Endophytic N2 fixation in sweet potato: responses to N, P, and K inputs and visualization of 15N2 utilizing bacterial cells via Raman spectroscopy

Abstract

Fertilizer-N strongly limits non-leguminous crop yields; however, sweet potato (Ipomoea batatas) is an exception, likely due to its ability to acquire atmospheric N2 via endophytic diazotrophs. Using Raman spectroscopy, we found that in 15N2-fed sweet potato, some endophytic bacteria contained 15N, providing direct evidence of N2 fixation in planta. To assess N2-fixing capability, pot experiments were conducted by varying N, P, and K fertilizer inputs.

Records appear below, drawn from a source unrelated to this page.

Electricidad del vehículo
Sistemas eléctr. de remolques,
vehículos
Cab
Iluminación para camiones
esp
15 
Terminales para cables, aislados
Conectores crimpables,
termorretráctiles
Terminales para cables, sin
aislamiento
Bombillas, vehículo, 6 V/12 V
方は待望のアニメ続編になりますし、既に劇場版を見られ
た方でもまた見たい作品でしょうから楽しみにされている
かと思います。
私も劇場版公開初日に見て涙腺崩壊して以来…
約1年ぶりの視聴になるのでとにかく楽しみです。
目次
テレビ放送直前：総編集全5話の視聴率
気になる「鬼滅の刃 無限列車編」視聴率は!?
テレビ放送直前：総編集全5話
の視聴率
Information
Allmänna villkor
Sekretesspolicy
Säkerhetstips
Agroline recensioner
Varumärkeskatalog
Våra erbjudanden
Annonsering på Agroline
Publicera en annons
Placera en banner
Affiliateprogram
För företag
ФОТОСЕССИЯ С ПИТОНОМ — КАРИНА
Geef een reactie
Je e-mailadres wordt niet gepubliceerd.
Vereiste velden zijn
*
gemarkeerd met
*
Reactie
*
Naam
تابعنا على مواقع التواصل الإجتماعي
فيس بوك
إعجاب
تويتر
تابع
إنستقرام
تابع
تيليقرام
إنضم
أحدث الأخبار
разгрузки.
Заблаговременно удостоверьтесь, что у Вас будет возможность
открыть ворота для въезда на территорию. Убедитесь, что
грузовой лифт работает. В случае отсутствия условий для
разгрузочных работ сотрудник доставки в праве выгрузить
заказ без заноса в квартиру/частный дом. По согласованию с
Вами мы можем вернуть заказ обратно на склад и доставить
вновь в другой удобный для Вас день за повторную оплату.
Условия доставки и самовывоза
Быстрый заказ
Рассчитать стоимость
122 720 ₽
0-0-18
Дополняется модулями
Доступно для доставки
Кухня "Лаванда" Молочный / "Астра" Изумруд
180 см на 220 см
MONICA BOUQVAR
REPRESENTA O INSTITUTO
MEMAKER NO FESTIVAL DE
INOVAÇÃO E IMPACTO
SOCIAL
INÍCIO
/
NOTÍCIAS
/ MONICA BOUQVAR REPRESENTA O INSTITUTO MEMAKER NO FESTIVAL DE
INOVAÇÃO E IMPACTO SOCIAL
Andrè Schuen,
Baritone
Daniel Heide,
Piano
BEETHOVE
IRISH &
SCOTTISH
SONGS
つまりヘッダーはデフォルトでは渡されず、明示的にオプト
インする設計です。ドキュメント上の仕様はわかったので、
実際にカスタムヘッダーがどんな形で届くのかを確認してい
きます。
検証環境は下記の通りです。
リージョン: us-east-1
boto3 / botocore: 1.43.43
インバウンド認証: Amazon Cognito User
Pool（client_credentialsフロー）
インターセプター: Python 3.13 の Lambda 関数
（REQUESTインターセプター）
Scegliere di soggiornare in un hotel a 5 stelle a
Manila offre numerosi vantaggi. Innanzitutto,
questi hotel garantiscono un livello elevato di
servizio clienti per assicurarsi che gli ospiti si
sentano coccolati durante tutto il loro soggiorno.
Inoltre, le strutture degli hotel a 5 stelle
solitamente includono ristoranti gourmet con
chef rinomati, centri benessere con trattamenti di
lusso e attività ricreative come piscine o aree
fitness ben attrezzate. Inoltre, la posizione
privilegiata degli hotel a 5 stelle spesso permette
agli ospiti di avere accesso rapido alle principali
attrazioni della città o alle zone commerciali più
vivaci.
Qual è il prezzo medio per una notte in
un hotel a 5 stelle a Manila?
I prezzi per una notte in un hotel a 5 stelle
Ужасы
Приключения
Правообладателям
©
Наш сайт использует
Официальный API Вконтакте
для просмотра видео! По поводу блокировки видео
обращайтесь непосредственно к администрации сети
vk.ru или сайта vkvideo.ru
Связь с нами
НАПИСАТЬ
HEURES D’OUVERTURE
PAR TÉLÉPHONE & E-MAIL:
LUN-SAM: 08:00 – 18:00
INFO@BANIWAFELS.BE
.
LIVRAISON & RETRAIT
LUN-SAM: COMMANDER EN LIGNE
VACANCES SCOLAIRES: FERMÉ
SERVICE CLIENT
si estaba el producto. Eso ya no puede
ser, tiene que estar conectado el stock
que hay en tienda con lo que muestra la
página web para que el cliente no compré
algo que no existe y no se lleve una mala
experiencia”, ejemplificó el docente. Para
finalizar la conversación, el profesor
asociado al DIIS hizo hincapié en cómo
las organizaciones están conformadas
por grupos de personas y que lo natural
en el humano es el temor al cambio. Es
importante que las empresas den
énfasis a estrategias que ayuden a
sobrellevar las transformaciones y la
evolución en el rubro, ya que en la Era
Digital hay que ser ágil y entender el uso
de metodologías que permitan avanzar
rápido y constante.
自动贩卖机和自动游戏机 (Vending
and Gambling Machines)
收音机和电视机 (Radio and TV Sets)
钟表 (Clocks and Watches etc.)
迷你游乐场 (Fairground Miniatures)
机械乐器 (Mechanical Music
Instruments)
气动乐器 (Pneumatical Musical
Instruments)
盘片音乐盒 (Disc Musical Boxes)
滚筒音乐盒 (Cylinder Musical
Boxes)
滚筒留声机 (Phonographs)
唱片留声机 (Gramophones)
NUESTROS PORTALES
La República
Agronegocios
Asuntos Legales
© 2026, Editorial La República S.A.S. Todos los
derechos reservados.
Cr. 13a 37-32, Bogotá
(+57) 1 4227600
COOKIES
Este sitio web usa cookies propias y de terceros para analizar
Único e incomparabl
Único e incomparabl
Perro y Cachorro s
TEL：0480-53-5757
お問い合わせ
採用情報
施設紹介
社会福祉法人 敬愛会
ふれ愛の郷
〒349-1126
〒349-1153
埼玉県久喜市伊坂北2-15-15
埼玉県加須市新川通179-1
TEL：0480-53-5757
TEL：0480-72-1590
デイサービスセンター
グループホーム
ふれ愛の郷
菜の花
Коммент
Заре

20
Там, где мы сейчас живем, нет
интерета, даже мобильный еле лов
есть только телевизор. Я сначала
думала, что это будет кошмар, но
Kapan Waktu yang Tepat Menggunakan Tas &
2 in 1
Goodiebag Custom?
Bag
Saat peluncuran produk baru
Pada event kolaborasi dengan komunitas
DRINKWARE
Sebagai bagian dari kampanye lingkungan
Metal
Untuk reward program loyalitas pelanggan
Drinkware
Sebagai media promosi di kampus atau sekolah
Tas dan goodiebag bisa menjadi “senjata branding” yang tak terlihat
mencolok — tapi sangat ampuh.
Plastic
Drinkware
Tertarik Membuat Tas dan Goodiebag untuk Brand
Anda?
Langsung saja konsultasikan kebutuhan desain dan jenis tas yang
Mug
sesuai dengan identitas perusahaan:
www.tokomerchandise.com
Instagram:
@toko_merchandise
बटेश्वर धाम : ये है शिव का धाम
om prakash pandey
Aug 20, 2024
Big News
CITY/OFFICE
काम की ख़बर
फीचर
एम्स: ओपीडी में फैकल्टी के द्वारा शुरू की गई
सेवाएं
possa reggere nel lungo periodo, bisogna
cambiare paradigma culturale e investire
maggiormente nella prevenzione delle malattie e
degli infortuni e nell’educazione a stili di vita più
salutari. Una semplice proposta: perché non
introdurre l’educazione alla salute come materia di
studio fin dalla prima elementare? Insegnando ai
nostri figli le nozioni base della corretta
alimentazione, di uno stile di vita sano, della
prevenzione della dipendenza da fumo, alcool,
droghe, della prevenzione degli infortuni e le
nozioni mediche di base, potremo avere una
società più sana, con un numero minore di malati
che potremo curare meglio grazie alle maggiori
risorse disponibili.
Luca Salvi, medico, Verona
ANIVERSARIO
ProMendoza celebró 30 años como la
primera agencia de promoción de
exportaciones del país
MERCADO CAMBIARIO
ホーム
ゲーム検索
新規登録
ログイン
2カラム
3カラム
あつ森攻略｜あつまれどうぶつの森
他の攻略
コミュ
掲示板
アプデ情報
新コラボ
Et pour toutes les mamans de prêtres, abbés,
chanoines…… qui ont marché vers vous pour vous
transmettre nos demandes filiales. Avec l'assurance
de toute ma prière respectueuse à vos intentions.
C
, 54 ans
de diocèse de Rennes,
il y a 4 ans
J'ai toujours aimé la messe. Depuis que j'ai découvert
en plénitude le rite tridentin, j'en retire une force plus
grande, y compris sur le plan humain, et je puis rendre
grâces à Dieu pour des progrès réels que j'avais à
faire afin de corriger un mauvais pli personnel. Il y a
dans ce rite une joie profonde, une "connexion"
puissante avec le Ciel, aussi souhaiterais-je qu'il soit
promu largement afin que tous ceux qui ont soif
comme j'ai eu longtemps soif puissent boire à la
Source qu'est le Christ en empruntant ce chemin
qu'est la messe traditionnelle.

Sweet potato showed higher N content than the non-N2-fixing Ipomoea aquatica; additionally, it showed increased N content which was 1.4-fold higher than the fertilizer-N input. Its δ15N values were closer to those of N2-fixing soybean, with an estimated 11–56% of plant N derived from N2. The estimated amount of fixed-N in sweet potato was negligible without fertilizer-N; however, a gradual accumulation leading to an immediate saturation was observed with increasing fertilizer-N. During this state, increasing P supply linearly enhanced the capability, reaching 13 g N m−2, comparable to that of legumes. However, K inputs affected neither N2 fixation nor growth owing to strong K acquisition from the soil even without fertilizer-K. Our results indicate extensive N2 fixation in sweet potato, depending on its nutritional status, particularly P; resonance Raman spectroscopy facilitates the visualization of active N2-fixing bacteria on a single-cell scale.